Estudantes sem pilha

Jornal O Popular, 25/06/2007

Estudantes sem pilha

Marcos Fayad

Para aqueles que no auge da sua juventude pegaram a ditadura militar de frente e tiveram de inventar uma vida paralela nas universidades para conseguir sobreviver às truculências; para os que faziam da universidade sua segunda casa e nela exercitavam sua cidadania; para os que acreditavam que só a juventude era capaz de reunir fôlego e ímpeto pra lutar contra a morte do pensamento e o retorno à dignidade...para esses ser estudante significou muito mais do que apenas estudar e se formar. Tinham consciência de que pra exercer suas profissões deveriam também criar condições políticas e sociais e fazer do Brasil um país digno e sério. Em muitos outros países também estudantes eram a vanguarda da modernidade e do progresso.

Apanhando da polícia da ditadura nas ruas, sendo presos, limitados aos muros das universidades, os jovens é que puxavam o cordão dos que acreditavam que as coisas poderiam mudar. E mudaram de fato.

Numa universidade um homem não deve aprender apenas matérias específicas de sua futura área de atuação, deve aprender a fazer da vida algo pelo qual vale a pena lutar e do seu país um lugar decente pra se viver. Nem que pra isso tenha de sair às ruas e reinvidicar direitos e recolocar os erros nos seus devidos lugares. É o mínimo que se espera de gente jovem que, pretensamente, ganhou o privilégio de estar numa universidade por competência e muitos anos de estudos. Nada disso acontece. Estudantes, hoje, são sinônimo de alienação e burrice, acomodação e equívocos, pra não dizer outras coisas mais pesadas.

A grande maioria dos universitários não tem interesse nem em cultura, arte, política, debate de idéias, livros ou qualquer coisa que cheire à participação social. Há exceções, mas tão raras que delas nem se ouve falar. Estudante hoje é profissão, como é profissão ser jovem.

Vão à universidade para confraternizar, beber cerveja nos intervalos das aulas, arranjar marido ou namoradas, conseguir as notas necessárias para passar de ano, combinar baladas pra noite, exibir modelitos, entre outras atividades. Ignoram o que acontece no Brasil ou sabem e não se interessam por isso, como se política e políticos fossem assuntos fora das suas alçadas – e não são.

Há alguns meses estudantes se reuniram nas ruas de Goiânia para protestar contra a visita do Bush com cartazes do tipo “go home yanque” e distribuíram bananas aos passantes, num gesto alegórico indecifrável e inútil, mas não movem uma palha para capitanear a opinião pública contra todos os roubos e corrupções que se multiplicam pelo País. A lama vai tomando conta de tudo e os estudantes, antes a vanguarda dos movimentos de rua, estão embalados pelos carnavais fora de época ou alguma outra baladinha regada a cerveja e axé.

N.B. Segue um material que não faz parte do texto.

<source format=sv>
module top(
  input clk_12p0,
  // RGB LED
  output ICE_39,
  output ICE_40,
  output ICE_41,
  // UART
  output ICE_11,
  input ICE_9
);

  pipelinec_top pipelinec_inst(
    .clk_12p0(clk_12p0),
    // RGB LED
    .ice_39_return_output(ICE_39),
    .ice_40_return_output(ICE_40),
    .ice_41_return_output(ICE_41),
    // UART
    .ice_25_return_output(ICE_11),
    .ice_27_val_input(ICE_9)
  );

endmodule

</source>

Se antes eram eles que deflagravam os processos que melhoraram a democracia brasileira, agora se lixam pra qualquer coisa que não seja diversão fácil. Em Goiás, durante a realização do Fica eles podem ser vistos em magotes, copos de cerveja na mão, caminhando pelas ruas meio de pileque e escolhendo entre os muitos outros jovens que circulam com quem vão ficar logo mais .

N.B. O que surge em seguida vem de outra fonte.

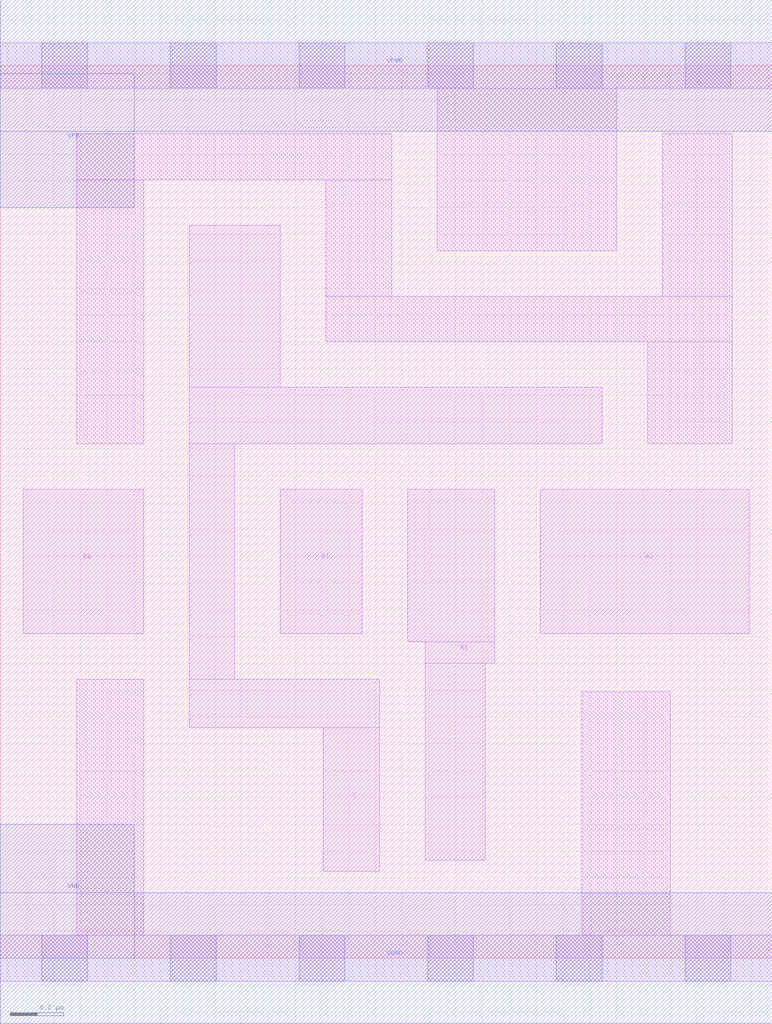
<source format=lef>
# Copyright 2020 The SkyWater PDK Authors
#
# Licensed under the Apache License, Version 2.0 (the "License");
# you may not use this file except in compliance with the License.
# You may obtain a copy of the License at
#
#     https://www.apache.org/licenses/LICENSE-2.0
#
# Unless required by applicable law or agreed to in writing, software
# distributed under the License is distributed on an "AS IS" BASIS,
# WITHOUT WARRANTIES OR CONDITIONS OF ANY KIND, either express or implied.
# See the License for the specific language governing permissions and
# limitations under the License.
#
# SPDX-License-Identifier: Apache-2.0

VERSION 5.5 ;
NAMESCASESENSITIVE ON ;
BUSBITCHARS "[]" ;
DIVIDERCHAR "/" ;
MACRO sky130_fd_sc_lp__a22oi_1
  CLASS CORE ;
  SOURCE USER ;
  ORIGIN  0.000000  0.000000 ;
  SIZE  2.880000 BY  3.330000 ;
  SYMMETRY X Y R90 ;
  SITE unit ;
  PIN A1
    ANTENNAGATEAREA  0.315000 ;
    DIRECTION INPUT ;
    USE SIGNAL ;
    PORT
      LAYER li1 ;
        RECT 1.520000 1.180000 1.845000 1.750000 ;
        RECT 1.585000 0.365000 1.810000 1.100000 ;
        RECT 1.585000 1.100000 1.845000 1.180000 ;
    END
  END A1
  PIN A2
    ANTENNAGATEAREA  0.315000 ;
    DIRECTION INPUT ;
    USE SIGNAL ;
    PORT
      LAYER li1 ;
        RECT 2.015000 1.210000 2.795000 1.750000 ;
    END
  END A2
  PIN B1
    ANTENNAGATEAREA  0.315000 ;
    DIRECTION INPUT ;
    USE SIGNAL ;
    PORT
      LAYER li1 ;
        RECT 1.045000 1.210000 1.350000 1.750000 ;
    END
  END B1
  PIN B2
    ANTENNAGATEAREA  0.315000 ;
    DIRECTION INPUT ;
    USE SIGNAL ;
    PORT
      LAYER li1 ;
        RECT 0.085000 1.210000 0.535000 1.750000 ;
    END
  END B2
  PIN Y
    ANTENNADIFFAREA  0.693000 ;
    DIRECTION OUTPUT ;
    USE SIGNAL ;
    PORT
      LAYER li1 ;
        RECT 0.705000 0.860000 1.415000 1.040000 ;
        RECT 0.705000 1.040000 0.875000 1.920000 ;
        RECT 0.705000 1.920000 2.245000 2.130000 ;
        RECT 0.705000 2.130000 1.045000 2.735000 ;
        RECT 1.205000 0.325000 1.415000 0.860000 ;
    END
  END Y
  PIN VGND
    DIRECTION INOUT ;
    USE GROUND ;
    PORT
      LAYER met1 ;
        RECT 0.000000 -0.245000 2.880000 0.245000 ;
    END
  END VGND
  PIN VNB
    DIRECTION INOUT ;
    USE GROUND ;
    PORT
      LAYER met1 ;
        RECT 0.000000 0.000000 0.500000 0.500000 ;
    END
  END VNB
  PIN VPB
    DIRECTION INOUT ;
    USE POWER ;
    PORT
      LAYER met1 ;
        RECT 0.000000 2.800000 0.500000 3.300000 ;
    END
  END VPB
  PIN VPWR
    DIRECTION INOUT ;
    USE POWER ;
    PORT
      LAYER met1 ;
        RECT 0.000000 3.085000 2.880000 3.575000 ;
    END
  END VPWR
  OBS
    LAYER li1 ;
      RECT 0.000000 -0.085000 2.880000 0.085000 ;
      RECT 0.000000  3.245000 2.880000 3.415000 ;
      RECT 0.285000  0.085000 0.535000 1.040000 ;
      RECT 0.285000  1.920000 0.535000 2.905000 ;
      RECT 0.285000  2.905000 1.460000 3.075000 ;
      RECT 1.215000  2.300000 2.730000 2.470000 ;
      RECT 1.215000  2.470000 1.460000 2.905000 ;
      RECT 1.630000  2.640000 2.300000 3.245000 ;
      RECT 2.170000  0.085000 2.500000 0.995000 ;
      RECT 2.415000  1.920000 2.730000 2.300000 ;
      RECT 2.470000  2.470000 2.730000 3.075000 ;
    LAYER mcon ;
      RECT 0.155000 -0.085000 0.325000 0.085000 ;
      RECT 0.155000  3.245000 0.325000 3.415000 ;
      RECT 0.635000 -0.085000 0.805000 0.085000 ;
      RECT 0.635000  3.245000 0.805000 3.415000 ;
      RECT 1.115000 -0.085000 1.285000 0.085000 ;
      RECT 1.115000  3.245000 1.285000 3.415000 ;
      RECT 1.595000 -0.085000 1.765000 0.085000 ;
      RECT 1.595000  3.245000 1.765000 3.415000 ;
      RECT 2.075000 -0.085000 2.245000 0.085000 ;
      RECT 2.075000  3.245000 2.245000 3.415000 ;
      RECT 2.555000 -0.085000 2.725000 0.085000 ;
      RECT 2.555000  3.245000 2.725000 3.415000 ;
  END
END sky130_fd_sc_lp__a22oi_1
END LIBRARY

</source>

Não vão para assistir os filmes, cujos temas interessam a toda a humanidade – vão porque sabem que outros como eles estarão disponíveis. Nunca são vistos nas projeções de cinema, mas urram e dançam freneticamente ao som de qualquer banda tão alienada quanto eles. É inútil esperar vê-los numa sala de teatro em busca de diversão inteligente, mas entopem qualquer coisa que cheira a riso fácil e a desobrigação de pensar. Não devem mais saber pensar.

Esqueceram como se recarregam as pilhas, permanecem desligados.

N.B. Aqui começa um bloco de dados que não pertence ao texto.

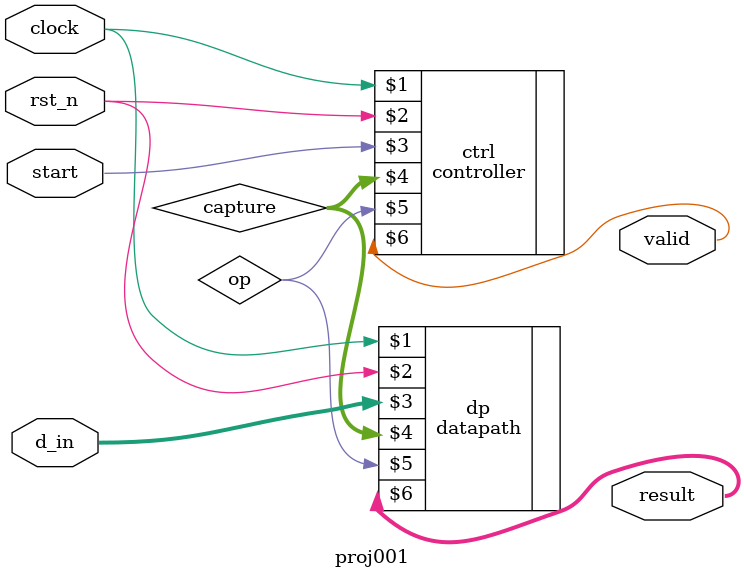
<source format=v>
module proj001 (
  input clock, rst_n,
  input [3:0] d_in,
  input start,
  output [4:0] result,
  output valid
);

  wire [2:0] capture;
  wire op;

  datapath dp ( clock, rst_n, d_in, capture, op, result );
  controller ctrl (clock, rst_n, start, capture, op, valid );

endmodule

</source>
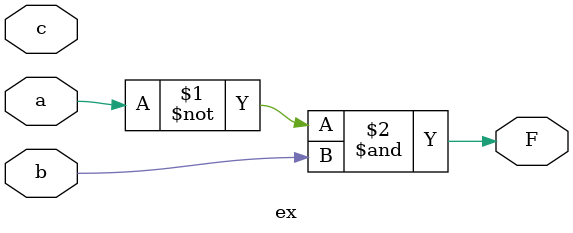
<source format=v>

module ex ( 
    a, b, c,
    F  );
  input  a, b, c;
  output F;
  assign F = ~a & b;
endmodule



</source>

Juventude deveria ser sinônimo de combate, bons combates, aqueles que levam a uma melhoria na vida de todos os que não podem mais se envolver neles. “A revolta define os homens livres” diz a psicanalista francesa Julia Kristeva. Se não há mais revolta entre os jovens estudantes do País presume-se que jamais serão livres porque jamais se indignam. Coisa fácil de constatar ao vê-los num câmpus correndo atrás de gatas e princesas, apaziguados em sua alienação e comodismo, interessados apenas no jogo do sexo fácil e variado.

Merecem não ter direito à liberdade nem interior nem política. Merecem ser os herdeiros dessa sujeira que toma conta de tudo enquanto eles lutam apenas por notas nas salas de aulas. E, o pior de tudo, é que nenhuma sociedade deve mesmo esperar que eles tomem alguma iniciativa para protestar contra os desmandos de que somos vítimas. As principais organizações estudantis como a UNE, por exemplo, estão há cinco anos controladas pelas verbas recebidas do governo federal.

Deve ser por isso: elas também são mensaleiras.